**What you should do:** Return, word for word, the lines of the listing below from the one with "25: (490, 89, 13.79)" through the one with "36: (281, 437, 2.26)", and no other lines.

**Working data:**
::::::::
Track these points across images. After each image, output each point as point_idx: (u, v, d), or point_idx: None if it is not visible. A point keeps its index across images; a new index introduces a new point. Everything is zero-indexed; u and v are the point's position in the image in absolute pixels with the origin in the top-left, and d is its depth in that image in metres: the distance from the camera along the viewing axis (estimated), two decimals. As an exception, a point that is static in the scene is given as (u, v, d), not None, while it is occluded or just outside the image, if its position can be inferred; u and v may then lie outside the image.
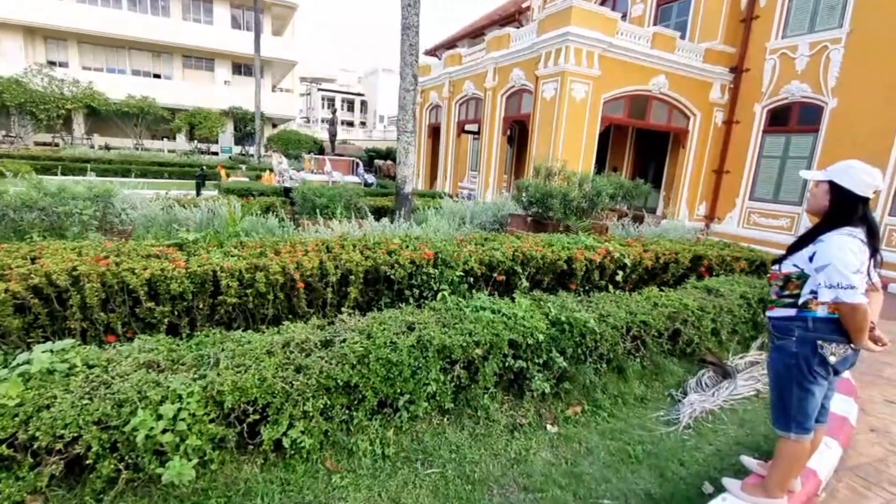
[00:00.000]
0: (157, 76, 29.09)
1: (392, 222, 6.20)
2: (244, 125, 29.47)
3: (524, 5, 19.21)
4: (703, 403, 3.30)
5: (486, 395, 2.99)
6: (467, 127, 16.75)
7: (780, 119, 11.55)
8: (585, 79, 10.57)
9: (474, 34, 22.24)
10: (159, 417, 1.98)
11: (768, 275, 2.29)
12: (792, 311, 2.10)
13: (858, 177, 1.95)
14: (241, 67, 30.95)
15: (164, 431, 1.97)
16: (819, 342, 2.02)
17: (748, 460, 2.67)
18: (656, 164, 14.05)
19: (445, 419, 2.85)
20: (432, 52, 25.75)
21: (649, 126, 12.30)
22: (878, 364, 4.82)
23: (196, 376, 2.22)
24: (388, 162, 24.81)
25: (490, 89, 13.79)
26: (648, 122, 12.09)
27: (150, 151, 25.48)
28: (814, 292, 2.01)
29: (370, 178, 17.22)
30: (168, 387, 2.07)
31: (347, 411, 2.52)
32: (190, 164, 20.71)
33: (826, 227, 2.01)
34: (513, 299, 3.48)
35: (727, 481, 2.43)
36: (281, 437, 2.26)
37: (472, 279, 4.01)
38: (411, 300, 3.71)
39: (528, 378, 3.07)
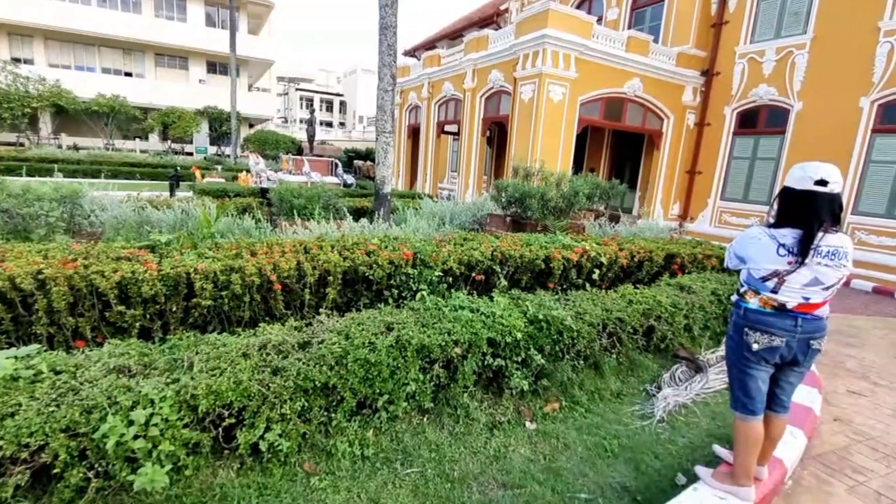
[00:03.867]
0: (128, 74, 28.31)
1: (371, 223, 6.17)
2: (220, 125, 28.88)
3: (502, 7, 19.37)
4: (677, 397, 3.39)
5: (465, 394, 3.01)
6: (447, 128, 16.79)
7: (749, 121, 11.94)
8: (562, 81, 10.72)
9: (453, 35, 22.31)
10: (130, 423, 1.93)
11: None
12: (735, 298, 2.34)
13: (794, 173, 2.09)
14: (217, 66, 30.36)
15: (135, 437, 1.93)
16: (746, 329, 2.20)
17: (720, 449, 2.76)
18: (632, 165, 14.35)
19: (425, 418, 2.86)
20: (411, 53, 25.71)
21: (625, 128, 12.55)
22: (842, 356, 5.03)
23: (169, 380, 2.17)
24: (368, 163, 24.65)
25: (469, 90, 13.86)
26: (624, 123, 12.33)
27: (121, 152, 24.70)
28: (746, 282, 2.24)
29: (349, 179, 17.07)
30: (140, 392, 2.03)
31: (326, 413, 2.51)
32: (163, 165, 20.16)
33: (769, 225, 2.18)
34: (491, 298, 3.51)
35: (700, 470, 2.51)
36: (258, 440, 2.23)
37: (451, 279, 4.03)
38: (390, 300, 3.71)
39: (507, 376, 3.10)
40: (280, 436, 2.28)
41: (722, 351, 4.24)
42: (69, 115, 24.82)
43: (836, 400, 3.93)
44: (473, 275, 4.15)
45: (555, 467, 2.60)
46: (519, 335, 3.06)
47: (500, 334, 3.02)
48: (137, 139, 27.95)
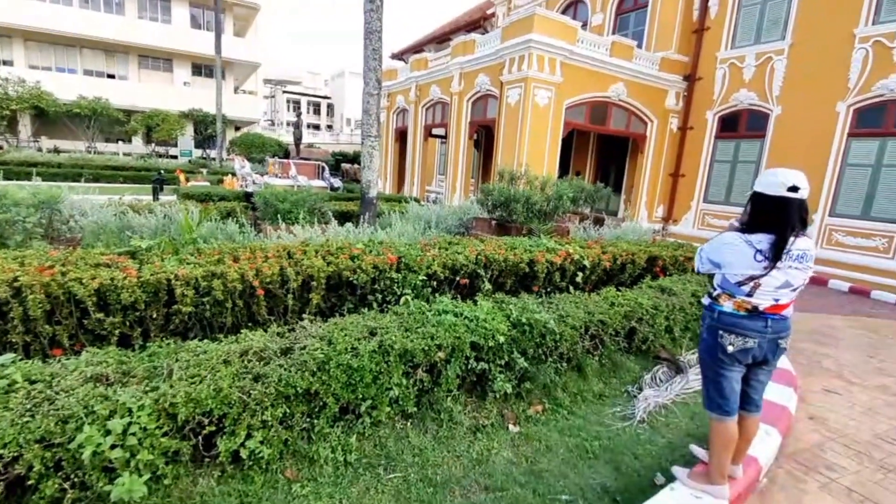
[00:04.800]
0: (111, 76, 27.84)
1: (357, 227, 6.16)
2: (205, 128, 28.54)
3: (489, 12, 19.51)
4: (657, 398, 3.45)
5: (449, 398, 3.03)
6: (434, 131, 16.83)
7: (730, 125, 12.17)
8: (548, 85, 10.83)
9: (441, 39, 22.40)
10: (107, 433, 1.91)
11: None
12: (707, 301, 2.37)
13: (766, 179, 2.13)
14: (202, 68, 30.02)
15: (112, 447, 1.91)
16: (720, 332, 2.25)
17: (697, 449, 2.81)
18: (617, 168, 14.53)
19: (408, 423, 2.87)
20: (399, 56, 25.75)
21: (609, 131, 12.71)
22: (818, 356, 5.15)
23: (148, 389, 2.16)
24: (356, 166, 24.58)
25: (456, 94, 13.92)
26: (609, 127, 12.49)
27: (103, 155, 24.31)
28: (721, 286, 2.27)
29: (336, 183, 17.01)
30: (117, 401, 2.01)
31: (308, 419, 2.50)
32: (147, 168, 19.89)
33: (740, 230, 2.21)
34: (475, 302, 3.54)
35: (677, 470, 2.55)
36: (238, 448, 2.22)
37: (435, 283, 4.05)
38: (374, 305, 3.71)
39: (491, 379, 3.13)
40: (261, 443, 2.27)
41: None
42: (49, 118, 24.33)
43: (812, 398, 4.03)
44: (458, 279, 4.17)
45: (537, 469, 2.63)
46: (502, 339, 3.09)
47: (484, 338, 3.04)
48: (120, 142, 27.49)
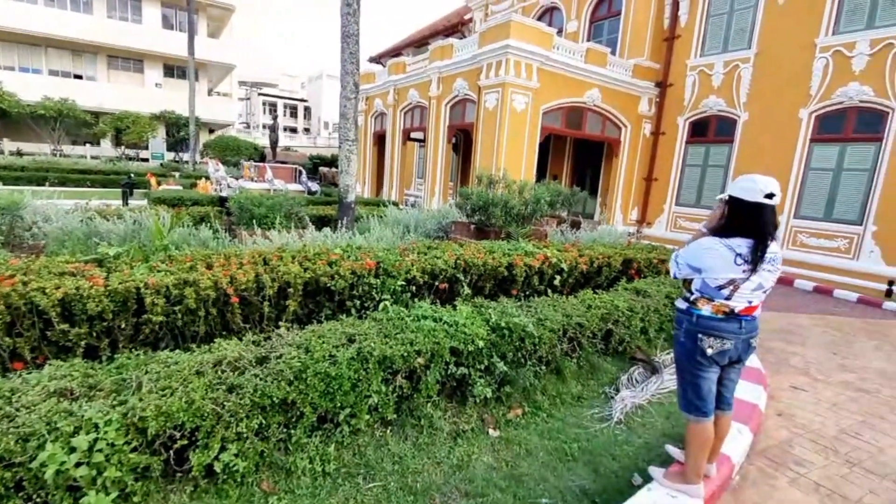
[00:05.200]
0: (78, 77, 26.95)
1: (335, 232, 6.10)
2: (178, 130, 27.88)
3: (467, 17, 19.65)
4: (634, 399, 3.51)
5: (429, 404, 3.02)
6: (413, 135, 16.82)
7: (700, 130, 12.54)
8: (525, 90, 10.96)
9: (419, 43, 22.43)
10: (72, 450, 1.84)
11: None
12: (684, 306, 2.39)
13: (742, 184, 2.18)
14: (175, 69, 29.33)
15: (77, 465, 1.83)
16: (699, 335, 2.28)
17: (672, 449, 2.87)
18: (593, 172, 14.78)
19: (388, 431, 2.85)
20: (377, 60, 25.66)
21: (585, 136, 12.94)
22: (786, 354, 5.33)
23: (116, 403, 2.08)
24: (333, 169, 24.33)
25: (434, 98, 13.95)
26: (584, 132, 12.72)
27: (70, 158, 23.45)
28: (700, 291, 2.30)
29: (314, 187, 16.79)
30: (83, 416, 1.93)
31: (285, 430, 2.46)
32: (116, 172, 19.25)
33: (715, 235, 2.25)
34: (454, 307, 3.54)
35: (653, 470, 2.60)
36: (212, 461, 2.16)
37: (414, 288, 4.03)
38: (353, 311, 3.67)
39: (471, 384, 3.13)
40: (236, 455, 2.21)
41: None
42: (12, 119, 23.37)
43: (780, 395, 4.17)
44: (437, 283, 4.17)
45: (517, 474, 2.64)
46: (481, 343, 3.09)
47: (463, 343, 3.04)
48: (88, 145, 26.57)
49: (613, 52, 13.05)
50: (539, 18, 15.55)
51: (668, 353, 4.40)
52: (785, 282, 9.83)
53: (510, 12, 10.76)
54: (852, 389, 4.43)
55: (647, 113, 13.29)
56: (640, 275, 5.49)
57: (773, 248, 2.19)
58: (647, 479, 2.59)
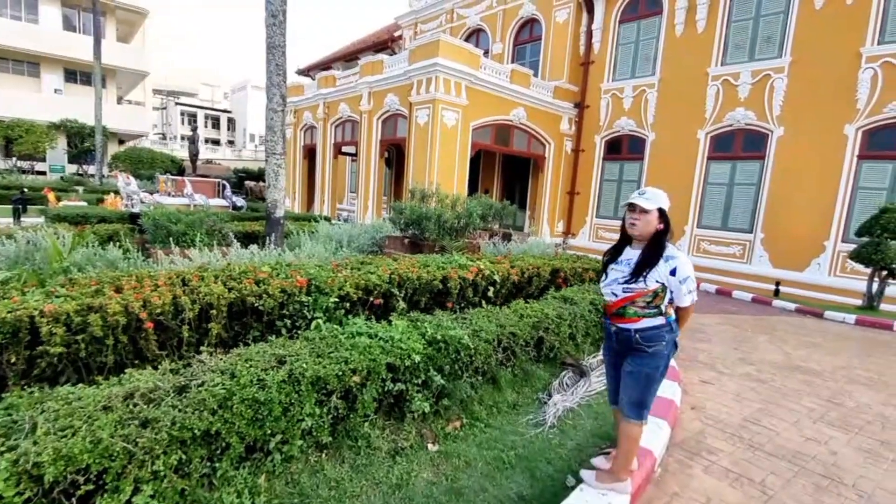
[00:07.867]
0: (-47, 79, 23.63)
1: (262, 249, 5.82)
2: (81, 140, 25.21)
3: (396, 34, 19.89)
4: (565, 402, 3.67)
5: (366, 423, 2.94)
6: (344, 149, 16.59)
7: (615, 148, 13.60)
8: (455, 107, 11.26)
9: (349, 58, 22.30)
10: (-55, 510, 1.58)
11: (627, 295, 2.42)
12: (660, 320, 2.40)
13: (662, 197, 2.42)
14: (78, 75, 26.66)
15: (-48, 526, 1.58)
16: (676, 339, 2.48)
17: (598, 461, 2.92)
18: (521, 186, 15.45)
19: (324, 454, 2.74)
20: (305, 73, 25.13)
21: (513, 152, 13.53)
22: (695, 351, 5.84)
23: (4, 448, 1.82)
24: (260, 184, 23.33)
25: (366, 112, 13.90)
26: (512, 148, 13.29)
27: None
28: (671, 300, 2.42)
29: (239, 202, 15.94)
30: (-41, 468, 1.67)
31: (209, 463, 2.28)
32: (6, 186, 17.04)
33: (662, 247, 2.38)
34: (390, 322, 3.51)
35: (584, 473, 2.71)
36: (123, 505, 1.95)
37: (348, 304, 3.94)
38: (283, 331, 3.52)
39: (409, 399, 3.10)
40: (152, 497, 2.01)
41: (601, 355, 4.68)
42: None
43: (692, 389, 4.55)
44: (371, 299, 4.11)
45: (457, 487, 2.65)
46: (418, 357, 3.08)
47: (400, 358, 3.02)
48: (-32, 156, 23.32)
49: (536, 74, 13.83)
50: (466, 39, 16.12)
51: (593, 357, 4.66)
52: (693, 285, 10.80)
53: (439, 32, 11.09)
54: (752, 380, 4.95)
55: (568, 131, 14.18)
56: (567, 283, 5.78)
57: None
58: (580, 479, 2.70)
::::::::
**Answer for the task:**
25: (490, 89, 13.79)
26: (648, 122, 12.09)
27: (150, 151, 25.48)
28: (814, 292, 2.01)
29: (370, 178, 17.22)
30: (168, 387, 2.07)
31: (347, 411, 2.52)
32: (190, 164, 20.71)
33: (826, 227, 2.01)
34: (513, 299, 3.48)
35: (727, 481, 2.43)
36: (281, 437, 2.26)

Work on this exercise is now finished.